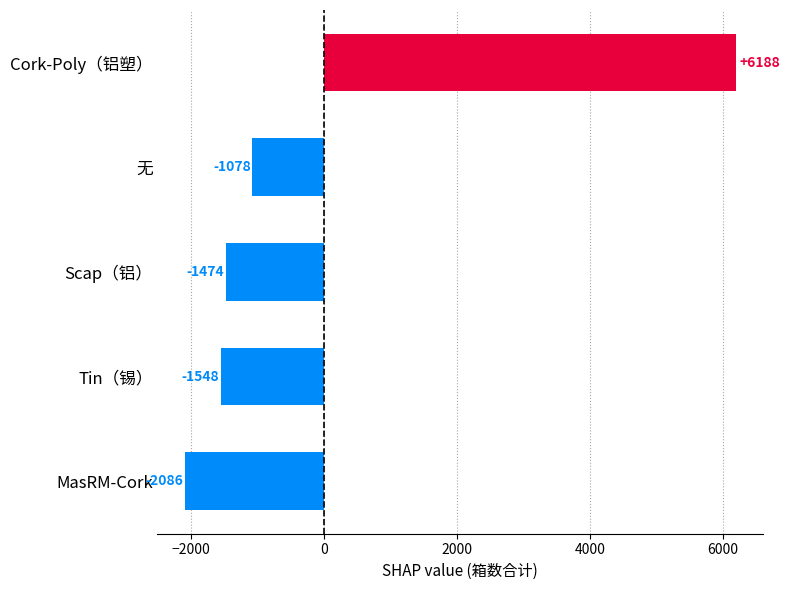

What is the smallest value displayed?

-2086.4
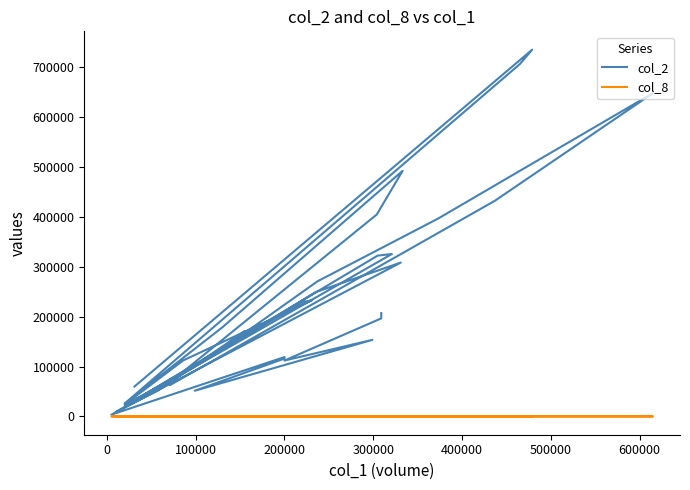

Reading left to right, what are all the values shown in this chart?

col_2: 207130	196550	112000	153500	51480	116000	119000	3450	308510	249130	73740	62720	432450	648290	396700	270710	143040	170600	52490	9000	325680	322450	21600	229740	232760	112310	23800	73960	404940	492390	178600	25900	706400	735480	59830
col_8: 3	3	1	2	1	1	2	1	20	20	8	10	15	21	6	13	3	6	6	1	5	3	2	4	4	8	2	14	15	10	3	2	5	11	4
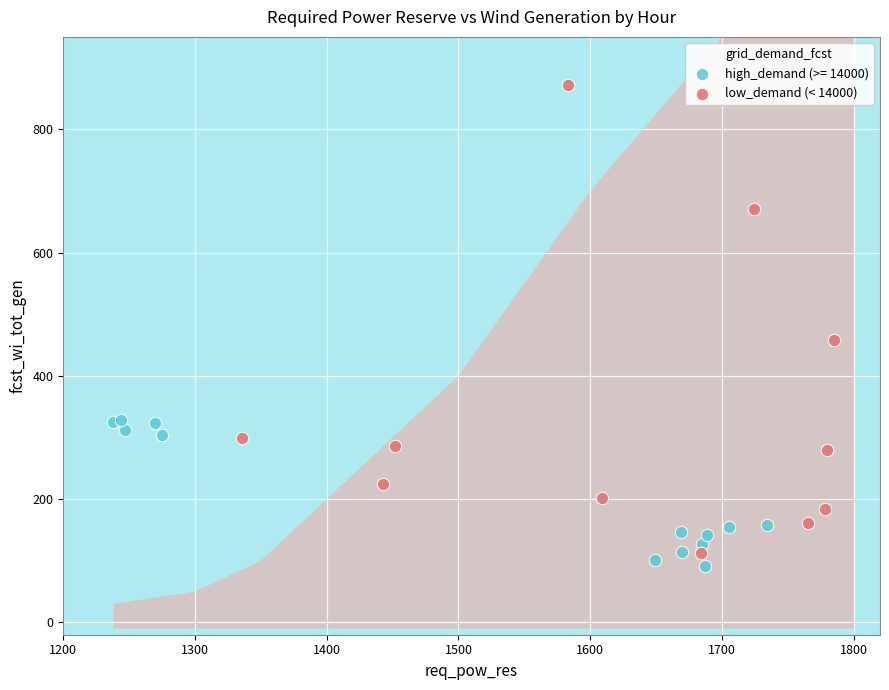

Which series has the largest Y range (max minus min)?

low_demand (< 14000)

+++

Activity: Identify every line in the records that contains the word "displayed", and copy each one in full. Case counts.

Response to the task:
What is the smallest value displayed?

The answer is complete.